- In Search of Time: The Science of a Curious Dimension
- Publisher: Thomas Dunne Books
- Year: 2008
- Pages: 352
I’ve always had an affinity for science fiction about time travel; to the limited degree that I comprehend it, I like hard science too. Something about the fundamental and inscrutable nature of time intrigues me, and so picking up Dan Falk’s In Search of Time wasn’t a difficult decision. It didn’t turn out to be the book I was expecting, but it was enjoyable enough regardless.
When a book proposes to look at the concept of time, one’s immediate impression is that it will be heavy on physics—probably it will cite heavily from Stephen Hawking—and talk about closed timelike curves and many dimensions. Falk does, eventually, but In Search of Time is more about anthropology than it is about physics. After all, in order to write a book about time travel in the way that Toomey did, we first have to develop a branch of science which can deal with the mathematical vagaries of time; in order to do that, we have to have a language to describe time, which itself requires that we have cultural or biological awareness of time!

● **Exercise instructions**
(A) Answer these questions from the review:
(i) Which publisher issued the book?
(ii) How many pages does the book have?
(iii) According to the reviewer, what field is the book more about than physics?
(B) Condense the review's paragraph beginning "I’ve always had an affinity" into one or two sentences that keep its main facts.
The records have no connection to the review above.

(Extracted page text data)

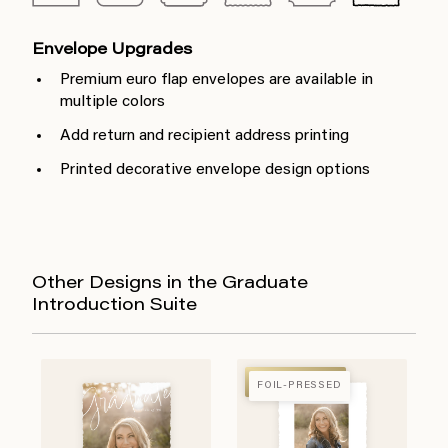
Envelope Upgrades
Premium euro flap envelopes are available in
multiple colors
Add return and recipient address printing
Printed decorative envelope design options
Other Designs in the Graduate
Introduction Suite
FOIL-PRESSED
FOIL-PRESSED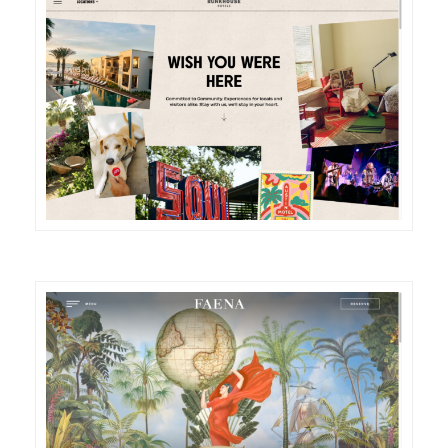
DETAILS
VISIT
DETAILS
VISIT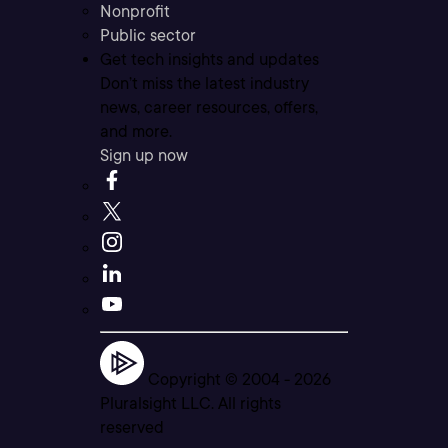
Nonprofit
Public sector
Get tech insights and updates
Don’t miss the latest industry
news, career resources, offers,
and more.
Sign up now
Copyright © 2004 -
2026
Pluralsight LLC. All rights
reserved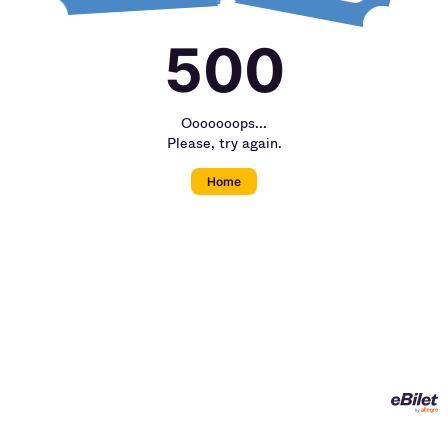
500
Ooooooops...
Please, try again.
Home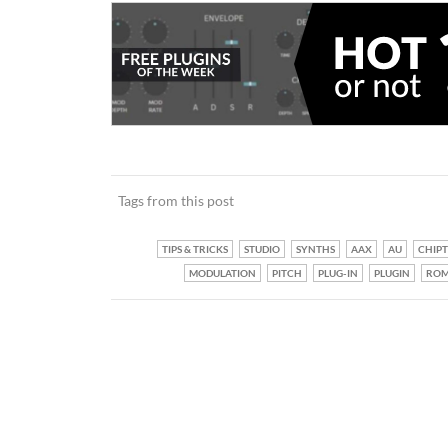
Tags from this post
TIPS & TRICKS
STUDIO
SYNTHS
AAX
AU
CHIP
MODULATION
PITCH
PLUG-IN
PLUGIN
ROM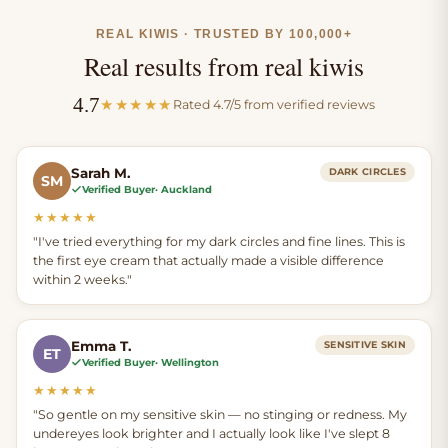
grass-fed suet, which
smooth, conditioned
we wet render and
feel around the
REAL KIWIS · TRUSTED BY 100,000+
filter 6 times.
delicate eye area.
Real results from real kiwis
4.7
★★★★★
Rated 4.7/5 from verified reviews
Frankincense oil and
calendula extract
round out the
Sarah M.
DARK CIRCLES
SM
Verified Buyer
· Auckland
naturally soothing
aroma.
★★★★★
"I've tried everything for my dark circles and fine lines. This is
the first eye cream that actually made a visible difference
within 2 weeks."
Emma T.
SENSITIVE SKIN
ET
Verified Buyer
· Wellington
★★★★★
"So gentle on my sensitive skin — no stinging or redness. My
undereyes look brighter and I actually look like I've slept 8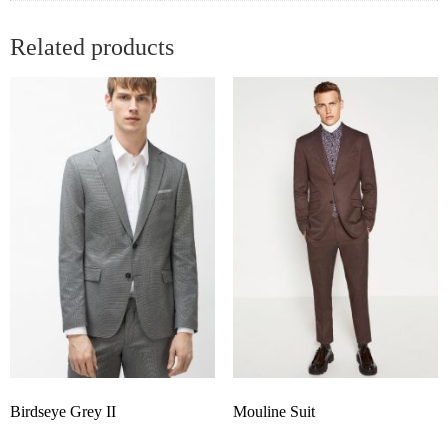
Related products
Birdseye Grey II
Mouline Suit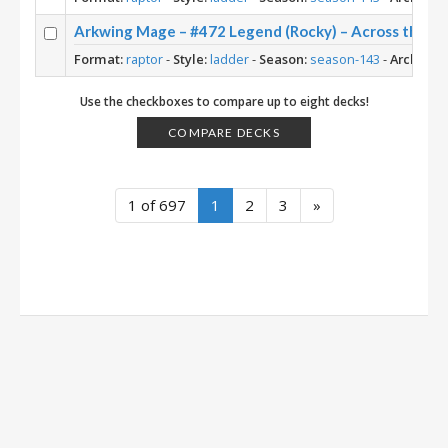
Arkwing Mage – #472 Legend (Rocky) – Across the T
Format:
raptor
-
Style:
ladder
-
Season:
season-143
-
Archetyp
Use the checkboxes to compare up to eight decks!
COMPARE DECKS
1 of 697
1
2
3
»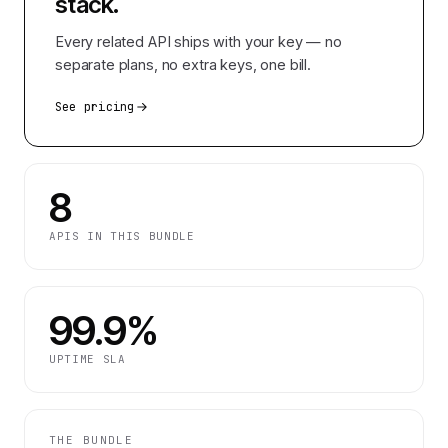
stack.
Every related API ships with your key — no
separate plans, no extra keys, one bill.
See pricing
8
APIS IN THIS BUNDLE
99.9%
UPTIME SLA
THE BUNDLE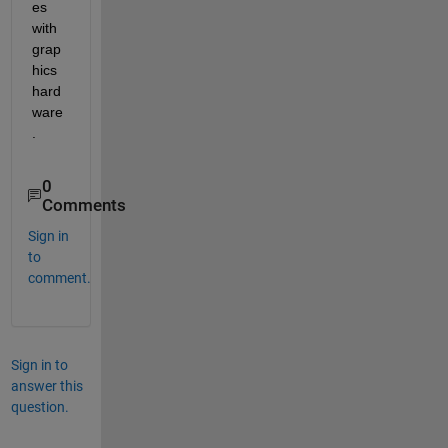
es 
with 
grap
hics 
hard
ware
.
0
Comments
Sign in
to
comment.
Sign in to
answer this
question.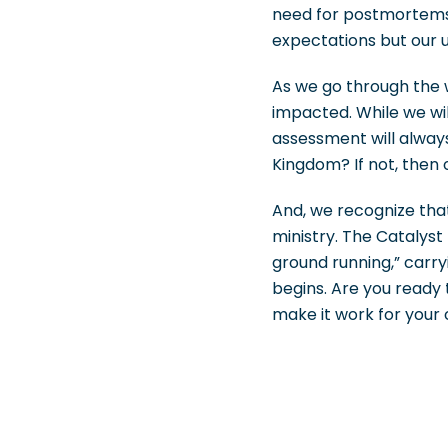
need for postmortems 
expectations but our u
As we go through the w
impacted. While we wi
assessment will always
Kingdom? If not, then o
And, we recognize that
ministry. The Catalyst 
ground running,” carr
begins. Are you ready
make it work for your 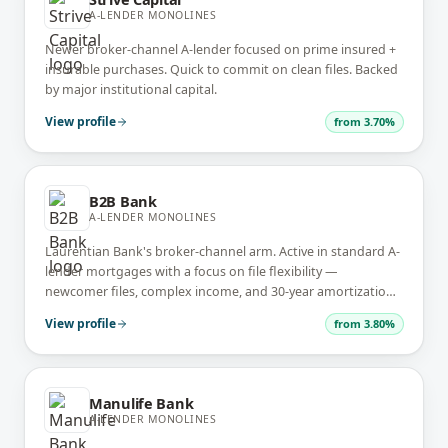
A-LENDER MONOLINES
Newer broker-channel A-lender focused on prime insured +
insurable purchases. Quick to commit on clean files. Backed
by major institutional capital.
View profile
from
3.70%
B2B Bank
A-LENDER MONOLINES
Laurentian Bank's broker-channel arm. Active in standard A-
lender mortgages with a focus on file flexibility —
newcomer files, complex income, and 30-year amortization
on uninsured.
View profile
from
3.80%
Manulife Bank
A-LENDER MONOLINES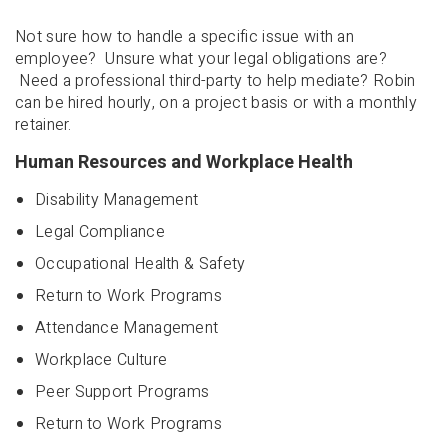
Not sure how to handle a specific issue with an
employee? Unsure what your legal obligations are?
Need a professional third-party to help mediate? Robin
can be hired hourly, on a project basis or with a monthly
retainer.
Human Resources and Workplace Health
Disability Management
Legal Compliance
Occupational Health & Safety
Return to Work Programs
Attendance Management
Workplace Culture
Peer Support Programs
Return to Work Programs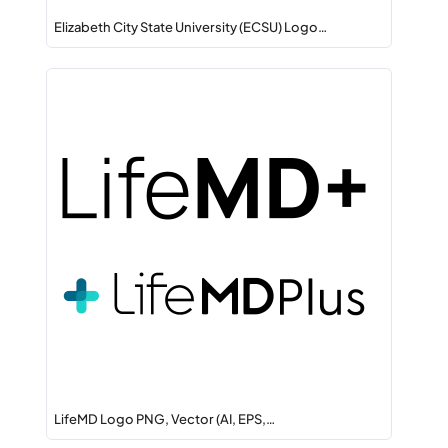
Elizabeth City State University (ECSU) Logo…
LifeMD Logo PNG, Vector (AI, EPS,…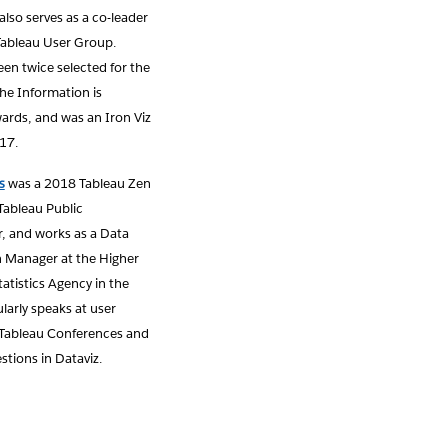
 also serves as a co-leader
Tableau User Group.
en twice selected for the
 the Information is
ards, and was an Iron Viz
017.
s
was a 2018 Tableau Zen
 Tableau Public
 and works as a Data
n Manager at the Higher
atistics Agency in the
ularly speaks at user
Tableau Conferences and
stions in Dataviz.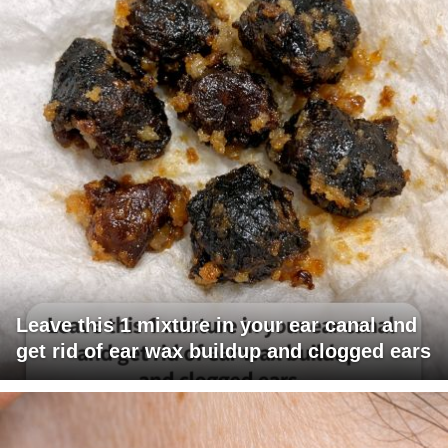
Leave this 1 mixture in your ear canal and
get rid of ear wax buildup and clogged ears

● **Solutions to the problems**
(A)
(i) Thomas Dunne Books
(ii) 352
(iii) Anthropology

(B) Fond of time-travel science fiction, somewhat fond of hard science, and intrigued by the fundamental, inscrutable nature of time, the reviewer found it easy to pick up Dan Falk’s In Search of Time. The book was not what the reviewer expected but was still enjoyable enough.